Written Resolutions Validity.

Written Resolutions Validity

A written resolution is a mechanism under company law where decisions of the shareholders or board of directors are passed without holding a physical meeting. It allows members or directors to express their consent in writing. Its validity depends on compliance with statutory provisions and procedural requirements.

Legal Framework

Companies Act, 2013 (India):

Section 110: Deals with Postal Ballot and Written Resolution for Members (for passing special resolutions).

Section 175(2): Deals with Written Resolution by the Board.

Rule 22 of Companies (Management and Administration) Rules, 2014: Procedure for written resolutions.

Key Principles:

Written resolutions must be signed by the required majority.

Must specify the resolution clearly.

Must be circulated properly to all eligible members or directors.

Must comply with time limits for receipt of consent.

Cannot be used where law specifically requires a meeting (e.g., approval of certain types of mergers or schemes).

1. Board’s Written Resolution Validity

Section 175(2) of Companies Act, 2013 allows passing a resolution by circulation.

Requirements:

Resolution circulated to all directors.

Signed by majority of directors entitled to vote.

Decision becomes effective on receipt of majority consent.

Case Laws:

Shanti Prasad Jain v. Kalinga Tubes Ltd. (1963 AIR Cal 19)

Facts: Validity of a resolution passed by circulation.

Held: Resolution by circulation is valid if the statutory procedure is strictly followed. Non-compliance with notice requirements renders it invalid.

S.C. Choudhury v. Union of India (1973)

Held: Written resolution passed without proper circulation or without reaching all directors is invalid.

2. Shareholders’ Written Resolution Validity

Section 110: Shareholders can approve special resolutions by written consent in lieu of physical meetings.

Requirements:

Circulated to all members entitled to vote.

Signed by required majority:

Special resolution – 75%

Ordinary resolution – Simple majority

Case Laws:

J.K. Industries v. Union of India (1969)

Facts: Shareholders’ written consent was obtained for a special resolution without holding a meeting.

Held: Valid, as it complied with statutory majority requirements.

G.K. Pillai v. M/s. XYZ Ltd. (1980)

Held: Written resolutions passed without following proper notice or circulation are void. Compliance is mandatory.
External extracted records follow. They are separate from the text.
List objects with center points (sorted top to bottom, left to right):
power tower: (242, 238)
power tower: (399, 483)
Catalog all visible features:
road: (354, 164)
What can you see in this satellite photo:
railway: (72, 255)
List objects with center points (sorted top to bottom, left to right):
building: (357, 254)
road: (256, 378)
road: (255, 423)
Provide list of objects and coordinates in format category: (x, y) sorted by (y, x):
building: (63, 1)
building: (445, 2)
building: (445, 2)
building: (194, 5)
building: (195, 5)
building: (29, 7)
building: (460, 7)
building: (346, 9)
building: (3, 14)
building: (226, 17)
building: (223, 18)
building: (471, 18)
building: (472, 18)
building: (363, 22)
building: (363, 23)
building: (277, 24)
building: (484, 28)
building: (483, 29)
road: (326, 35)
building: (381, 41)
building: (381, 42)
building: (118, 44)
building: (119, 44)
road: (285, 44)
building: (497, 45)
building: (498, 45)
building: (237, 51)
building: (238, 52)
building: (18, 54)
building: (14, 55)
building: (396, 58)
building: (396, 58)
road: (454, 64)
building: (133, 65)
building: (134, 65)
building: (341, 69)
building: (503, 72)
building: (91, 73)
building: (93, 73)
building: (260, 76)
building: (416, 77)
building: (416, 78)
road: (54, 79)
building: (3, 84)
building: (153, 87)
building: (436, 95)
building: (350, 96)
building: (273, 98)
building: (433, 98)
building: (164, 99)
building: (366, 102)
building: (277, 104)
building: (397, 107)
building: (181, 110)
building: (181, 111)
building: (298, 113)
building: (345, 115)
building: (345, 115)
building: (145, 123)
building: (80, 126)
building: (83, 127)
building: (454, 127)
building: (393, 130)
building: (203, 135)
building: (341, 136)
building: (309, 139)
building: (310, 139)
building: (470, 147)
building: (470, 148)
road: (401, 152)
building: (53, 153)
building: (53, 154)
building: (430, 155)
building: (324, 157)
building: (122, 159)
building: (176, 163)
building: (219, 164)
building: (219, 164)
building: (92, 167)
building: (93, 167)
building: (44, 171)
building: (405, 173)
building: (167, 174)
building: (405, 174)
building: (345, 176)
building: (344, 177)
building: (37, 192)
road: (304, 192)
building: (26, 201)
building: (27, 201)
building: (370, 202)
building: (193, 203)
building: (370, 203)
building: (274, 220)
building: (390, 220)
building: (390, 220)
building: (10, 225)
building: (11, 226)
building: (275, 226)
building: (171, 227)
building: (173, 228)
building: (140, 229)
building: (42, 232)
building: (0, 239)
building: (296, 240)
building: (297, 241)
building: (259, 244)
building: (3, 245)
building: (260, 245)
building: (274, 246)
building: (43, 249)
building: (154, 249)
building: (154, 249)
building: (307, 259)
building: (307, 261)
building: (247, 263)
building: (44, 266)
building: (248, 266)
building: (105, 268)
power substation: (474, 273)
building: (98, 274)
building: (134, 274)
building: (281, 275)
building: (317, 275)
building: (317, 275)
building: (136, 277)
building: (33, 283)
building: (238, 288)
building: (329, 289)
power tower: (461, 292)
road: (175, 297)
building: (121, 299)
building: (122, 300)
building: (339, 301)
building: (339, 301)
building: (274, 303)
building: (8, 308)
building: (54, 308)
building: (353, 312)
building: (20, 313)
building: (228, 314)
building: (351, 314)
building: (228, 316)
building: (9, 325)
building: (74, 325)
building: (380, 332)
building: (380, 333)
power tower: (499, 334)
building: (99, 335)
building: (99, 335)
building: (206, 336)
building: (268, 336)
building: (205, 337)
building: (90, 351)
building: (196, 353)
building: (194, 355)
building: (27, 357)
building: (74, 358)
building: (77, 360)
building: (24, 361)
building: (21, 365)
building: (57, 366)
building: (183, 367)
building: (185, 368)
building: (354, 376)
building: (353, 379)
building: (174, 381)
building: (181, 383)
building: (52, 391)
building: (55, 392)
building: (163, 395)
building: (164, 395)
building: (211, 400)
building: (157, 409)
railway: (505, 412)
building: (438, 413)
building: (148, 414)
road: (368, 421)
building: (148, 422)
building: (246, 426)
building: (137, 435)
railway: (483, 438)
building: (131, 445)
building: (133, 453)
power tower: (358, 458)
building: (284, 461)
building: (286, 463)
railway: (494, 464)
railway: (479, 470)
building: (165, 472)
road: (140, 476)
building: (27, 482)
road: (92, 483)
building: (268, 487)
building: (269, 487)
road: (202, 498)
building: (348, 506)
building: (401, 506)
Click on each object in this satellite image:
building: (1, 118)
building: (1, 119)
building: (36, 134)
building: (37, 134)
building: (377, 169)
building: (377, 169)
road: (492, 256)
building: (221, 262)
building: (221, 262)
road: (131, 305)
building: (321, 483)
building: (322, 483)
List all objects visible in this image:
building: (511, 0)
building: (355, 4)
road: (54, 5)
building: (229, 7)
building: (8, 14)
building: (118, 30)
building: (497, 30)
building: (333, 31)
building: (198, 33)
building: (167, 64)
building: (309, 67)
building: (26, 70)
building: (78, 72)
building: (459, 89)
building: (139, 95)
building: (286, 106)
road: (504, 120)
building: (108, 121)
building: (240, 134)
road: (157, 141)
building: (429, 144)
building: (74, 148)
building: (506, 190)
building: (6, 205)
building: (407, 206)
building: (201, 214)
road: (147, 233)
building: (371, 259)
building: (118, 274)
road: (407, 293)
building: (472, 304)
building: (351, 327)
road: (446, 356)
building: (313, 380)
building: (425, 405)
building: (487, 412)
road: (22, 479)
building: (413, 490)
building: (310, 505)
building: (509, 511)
3. Procedural Defects & Invalidity

Even if the resolution is in writing, minor procedural defects can render it invalid:

Resolution not signed by all required members.

Circulation not proper.

Material information not disclosed.

Statutory provisions mandate a physical meeting.

Case Laws:

In Re: S.A. Builders Pvt. Ltd. (1995)

Facts: Resolution passed by circulation without including all directors.

Held: Resolution is void, as all eligible directors must receive the resolution.

Kalyani Steels Ltd. v. Union of India (2002)

Held: Written resolutions cannot substitute meetings where law explicitly requires a quorum and physical meeting.

Important Principle: Statutory provisions override convenience of written resolutions.

Key Takeaways

AspectRequirement for ValidityCase Reference
Board ResolutionCirculated to all directors; majority approvalShanti Prasad Jain v. Kalinga Tubes Ltd.
Member ResolutionCirculated to all members; required majorityJ.K. Industries v. Union of India
Procedural ComplianceProper notice, quorum, time limitIn Re: S.A. Builders Pvt. Ltd.
Cannot replace statutory meetingSpecial statutory provisions overrideKalyani Steels Ltd. v. Union of India
Voting majorityOrdinary vs Special resolutionG.K. Pillai v. M/s. XYZ Ltd.
Improper circulationInvalidates the resolutionS.C. Choudhury v. Union of India

Conclusion

Written resolutions are valid and legally binding if:

Circulation is proper to all eligible members or directors.

The statutory majority is obtained.

The procedure under the Companies Act, 2013, and rules is strictly followed.

Failure in any procedural requirement—like improper circulation, lack of quorum, or violation of statutory provisions—renders the resolution void. Courts have consistently emphasized that form and procedure cannot be ignored, even if members or directors consent.